● **Supplied material**

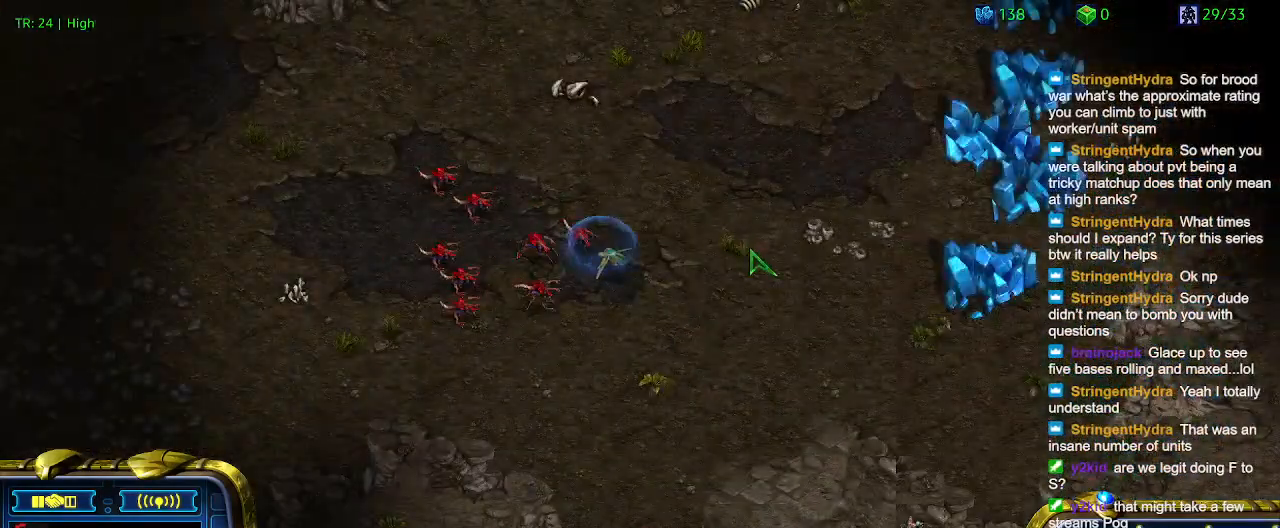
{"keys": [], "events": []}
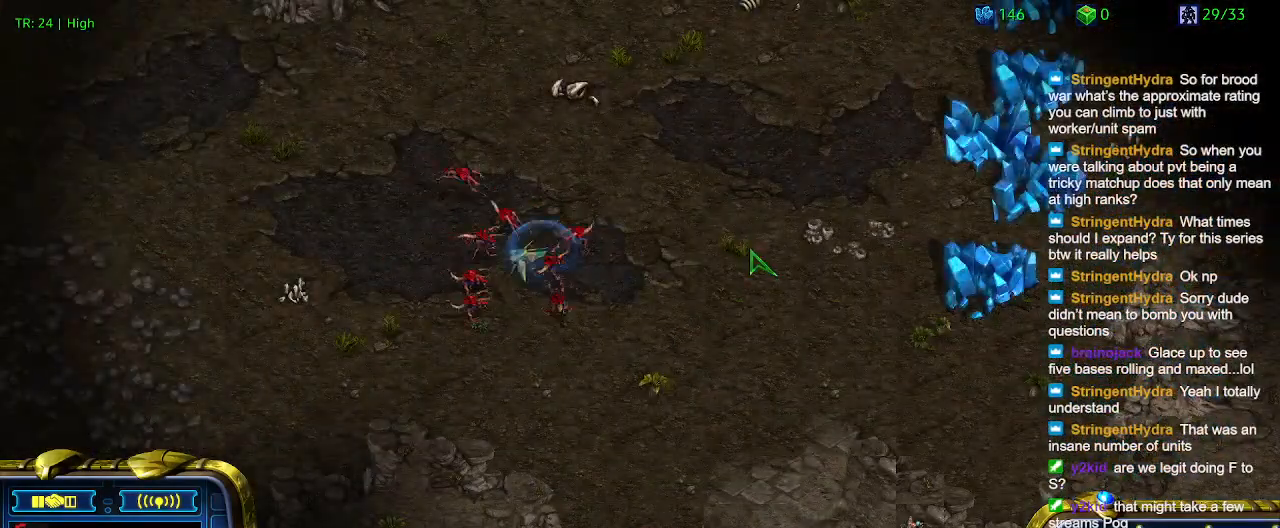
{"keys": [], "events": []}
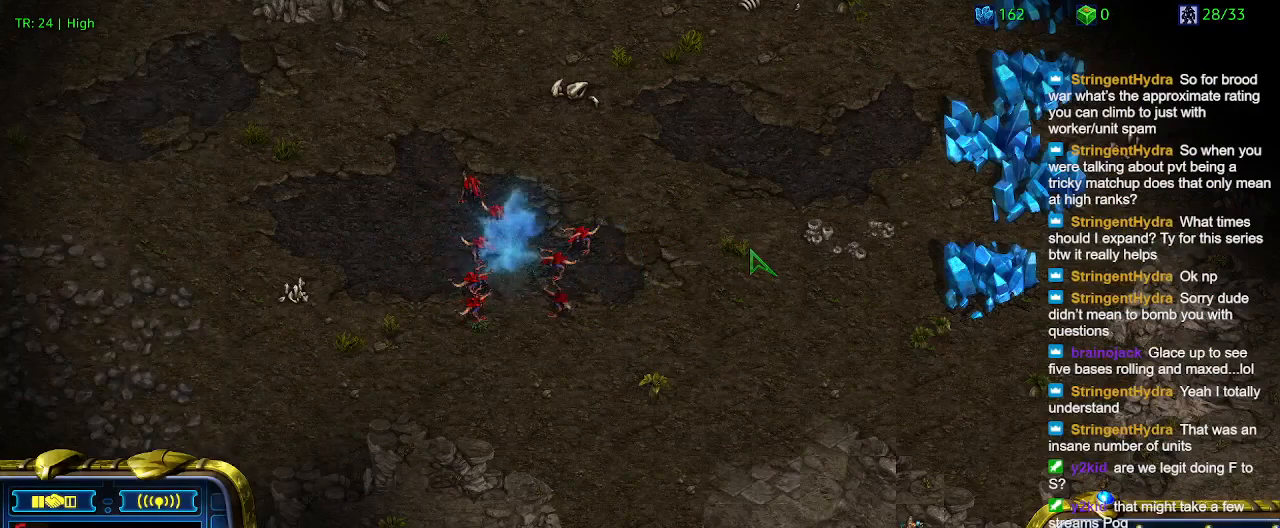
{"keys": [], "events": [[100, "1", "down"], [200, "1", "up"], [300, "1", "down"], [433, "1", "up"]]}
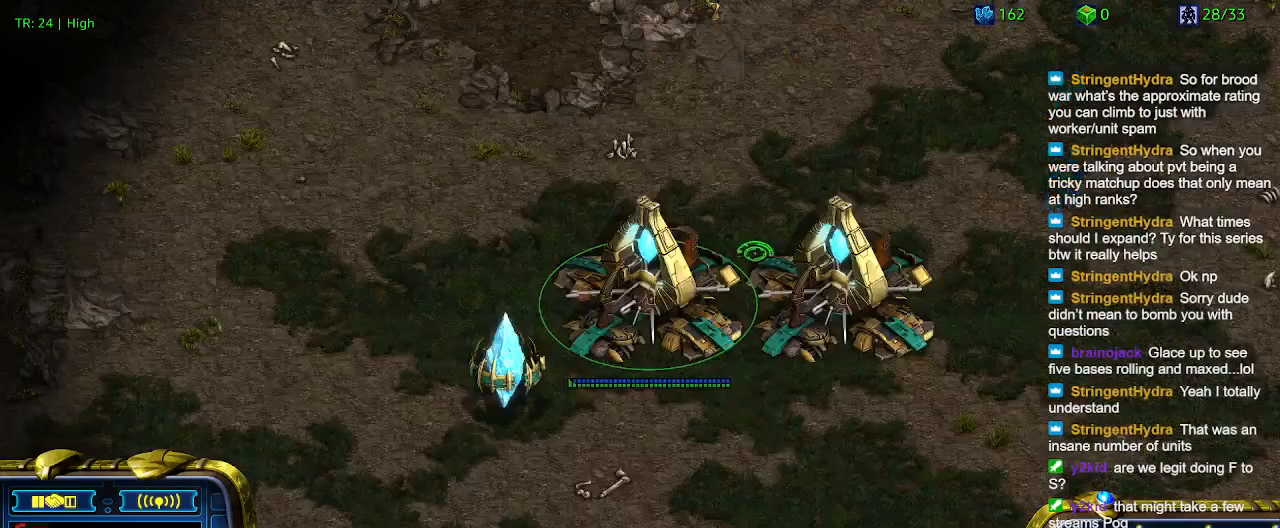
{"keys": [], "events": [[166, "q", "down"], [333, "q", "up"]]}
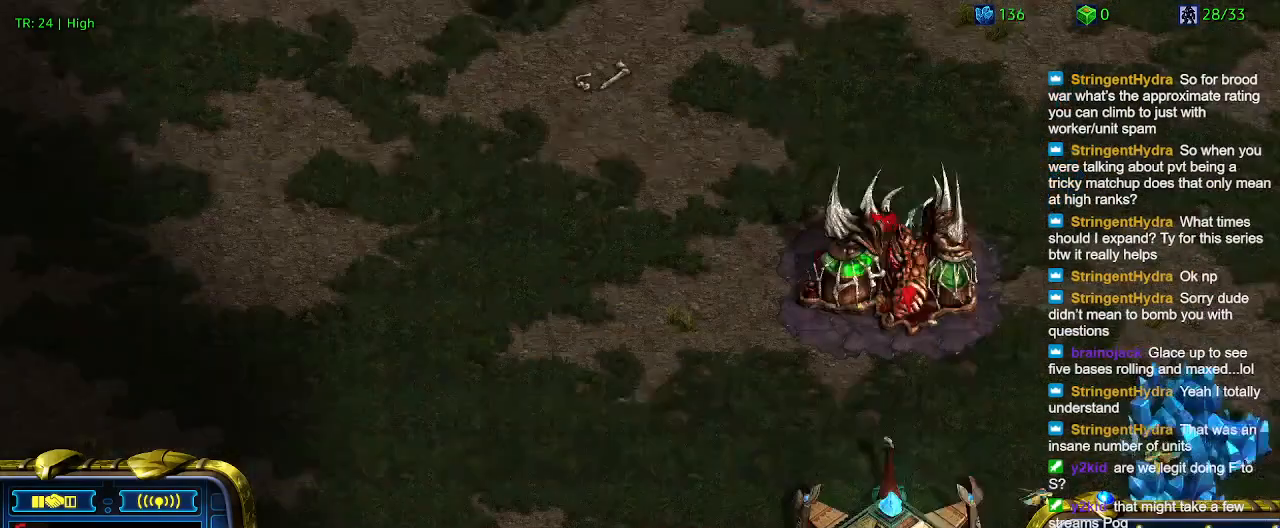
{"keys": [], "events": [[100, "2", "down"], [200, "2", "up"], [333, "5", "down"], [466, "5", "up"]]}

● **What is required**
Go through the data, and copy each line in which the word "down" appears.

● **Exercise solution**
{"keys": [], "events": [[100, "1", "down"], [200, "1", "up"], [300, "1", "down"], [433, "1", "up"]]}
{"keys": [], "events": [[166, "q", "down"], [333, "q", "up"]]}
{"keys": [], "events": [[100, "2", "down"], [200, "2", "up"], [333, "5", "down"], [466, "5", "up"]]}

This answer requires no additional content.